◆ DOCUMENT TEXT
BEGIN
Some operating system distributions that have shipped with potentially vulnerable OpenSSL version:
Debian Wheezy (stable), OpenSSL 1.0.1e-2+deb7u4
Ubuntu 12.04.4 LTS, OpenSSL 1.0.1-4ubuntu5.11
CentOS 6.5, OpenSSL 1.0.1e-15
Fedora 18, OpenSSL 1.0.1e-4
OpenBSD 5.3 (OpenSSL 1.0.1c 10 May 2012) and 5.4 (OpenSSL 1.0.1c 10 May 2012)
FreeBSD 10.0 - OpenSSL 1.0.1e 11 Feb 2013
NetBSD 5.0.2 (OpenSSL 1.0.1e)
OpenSUSE 12.2 (OpenSSL 1.0.1c)
Operating system distribution with versions that are not vulnerable:
Debian Squeeze (oldstable), OpenSSL 0.9.8o-4squeeze14
SUSE Linux Enterprise Server
FreeBSD 8.4 - OpenSSL 0.9.8y 5 Feb 2013
FreeBSD 9.2 - OpenSSL 0.9.8y 5 Feb 2013
FreeBSD Ports - OpenSSL 1.0.1g (At 7 Apr 21:46:40 2014 UTC)
How can OpenSSL be fixed?
Even though the actual code fix may appear trivial, OpenSSL team is the expert in fixing it properly so latest fixed version 1.0.1g or newer should be used. If this is not possible software developers can recompile OpenSSL with the handshake removed from the code by compile time option -DOPENSSL_NO_HEARTBEATS
Can I detect if someone has exploited this against me?
Exploitation of this bug leaves no traces of anything abnormal happening to the logs.
END
◆ DATA FOR ANALYSIS
BEGIN
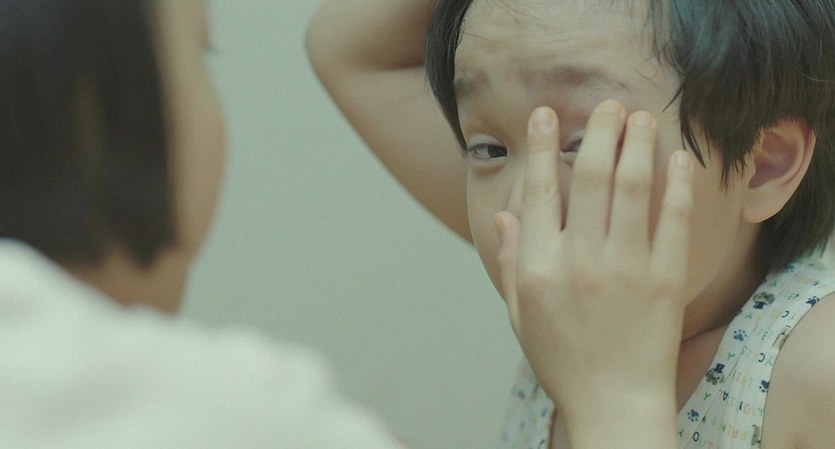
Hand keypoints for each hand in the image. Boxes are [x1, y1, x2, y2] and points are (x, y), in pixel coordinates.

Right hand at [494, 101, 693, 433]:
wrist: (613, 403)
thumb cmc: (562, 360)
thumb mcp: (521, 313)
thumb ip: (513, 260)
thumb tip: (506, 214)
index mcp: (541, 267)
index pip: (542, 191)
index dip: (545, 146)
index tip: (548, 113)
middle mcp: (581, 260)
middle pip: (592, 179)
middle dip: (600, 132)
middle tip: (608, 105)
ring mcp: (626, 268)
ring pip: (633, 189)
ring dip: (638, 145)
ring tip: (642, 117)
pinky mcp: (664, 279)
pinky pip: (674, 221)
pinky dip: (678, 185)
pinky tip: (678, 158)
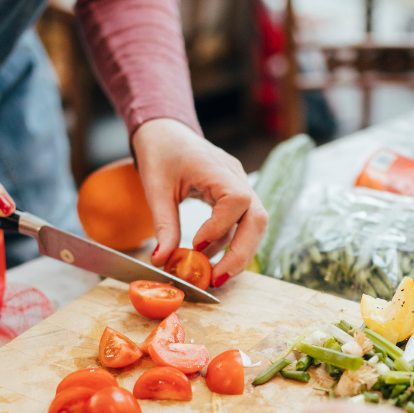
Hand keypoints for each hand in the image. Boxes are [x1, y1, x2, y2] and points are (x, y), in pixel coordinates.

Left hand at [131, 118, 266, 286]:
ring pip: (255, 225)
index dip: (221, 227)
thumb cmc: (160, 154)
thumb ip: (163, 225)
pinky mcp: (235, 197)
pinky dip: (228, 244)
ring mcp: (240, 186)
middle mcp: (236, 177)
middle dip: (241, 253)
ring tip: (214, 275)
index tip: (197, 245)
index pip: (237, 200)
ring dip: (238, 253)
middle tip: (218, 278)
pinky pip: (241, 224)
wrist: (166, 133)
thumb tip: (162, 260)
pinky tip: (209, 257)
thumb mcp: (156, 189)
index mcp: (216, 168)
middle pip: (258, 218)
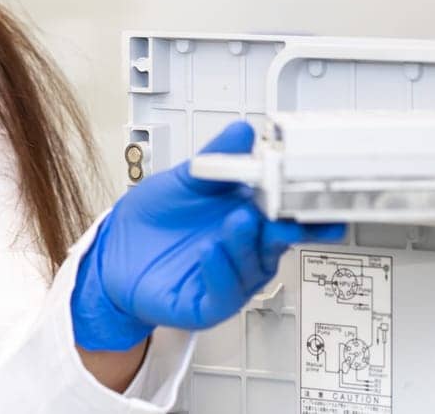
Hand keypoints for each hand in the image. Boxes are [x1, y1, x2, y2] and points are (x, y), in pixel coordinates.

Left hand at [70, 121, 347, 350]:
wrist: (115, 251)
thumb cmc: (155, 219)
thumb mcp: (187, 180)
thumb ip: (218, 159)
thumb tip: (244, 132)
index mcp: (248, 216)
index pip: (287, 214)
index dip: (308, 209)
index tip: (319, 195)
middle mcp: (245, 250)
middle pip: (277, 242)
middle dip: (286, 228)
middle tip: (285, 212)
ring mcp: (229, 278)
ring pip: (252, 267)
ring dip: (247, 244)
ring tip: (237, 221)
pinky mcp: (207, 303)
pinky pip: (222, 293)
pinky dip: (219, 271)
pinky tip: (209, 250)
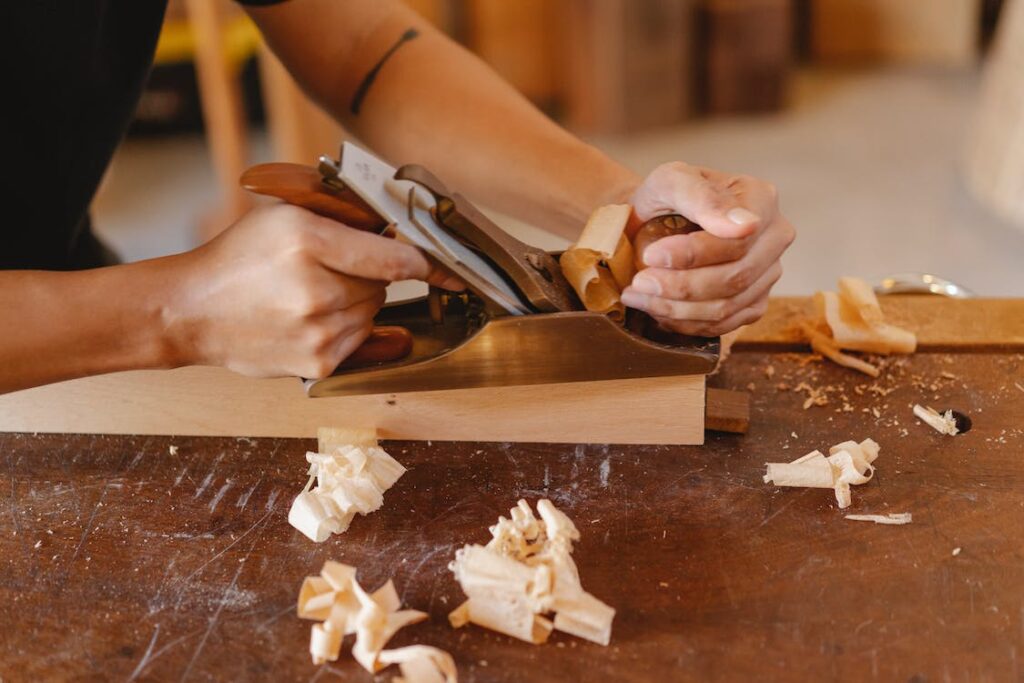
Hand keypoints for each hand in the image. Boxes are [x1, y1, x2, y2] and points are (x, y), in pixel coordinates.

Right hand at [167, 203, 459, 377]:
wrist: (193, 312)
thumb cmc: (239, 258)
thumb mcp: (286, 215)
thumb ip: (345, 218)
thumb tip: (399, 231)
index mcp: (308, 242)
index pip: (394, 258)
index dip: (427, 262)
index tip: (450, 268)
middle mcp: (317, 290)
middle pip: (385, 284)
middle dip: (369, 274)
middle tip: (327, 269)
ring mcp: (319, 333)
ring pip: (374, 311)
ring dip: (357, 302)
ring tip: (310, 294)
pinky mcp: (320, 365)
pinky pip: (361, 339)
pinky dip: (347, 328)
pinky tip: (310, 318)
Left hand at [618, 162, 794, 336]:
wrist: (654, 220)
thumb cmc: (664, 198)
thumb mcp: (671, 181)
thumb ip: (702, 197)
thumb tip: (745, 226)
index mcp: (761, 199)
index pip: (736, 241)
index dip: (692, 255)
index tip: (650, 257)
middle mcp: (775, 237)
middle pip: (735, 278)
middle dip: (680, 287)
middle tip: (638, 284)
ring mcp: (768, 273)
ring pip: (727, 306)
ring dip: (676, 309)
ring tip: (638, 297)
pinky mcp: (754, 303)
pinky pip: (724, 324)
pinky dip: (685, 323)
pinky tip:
END
◆ WORK REQUIRED
Reproduce, word for word, the part of the OpenSSL text above that opens with the words containing "Some operating system" and closes with "5.4 (OpenSSL 1.0.1c 10 May 2012)".

◆ SOLUTION TO THIS EXERCISE
Some operating system distributions that have shipped with potentially vulnerable OpenSSL version:
Debian Wheezy (stable), OpenSSL 1.0.1e-2+deb7u4
Ubuntu 12.04.4 LTS, OpenSSL 1.0.1-4ubuntu5.11
CentOS 6.5, OpenSSL 1.0.1e-15
Fedora 18, OpenSSL 1.0.1e-4
OpenBSD 5.3 (OpenSSL 1.0.1c 10 May 2012) and 5.4 (OpenSSL 1.0.1c 10 May 2012)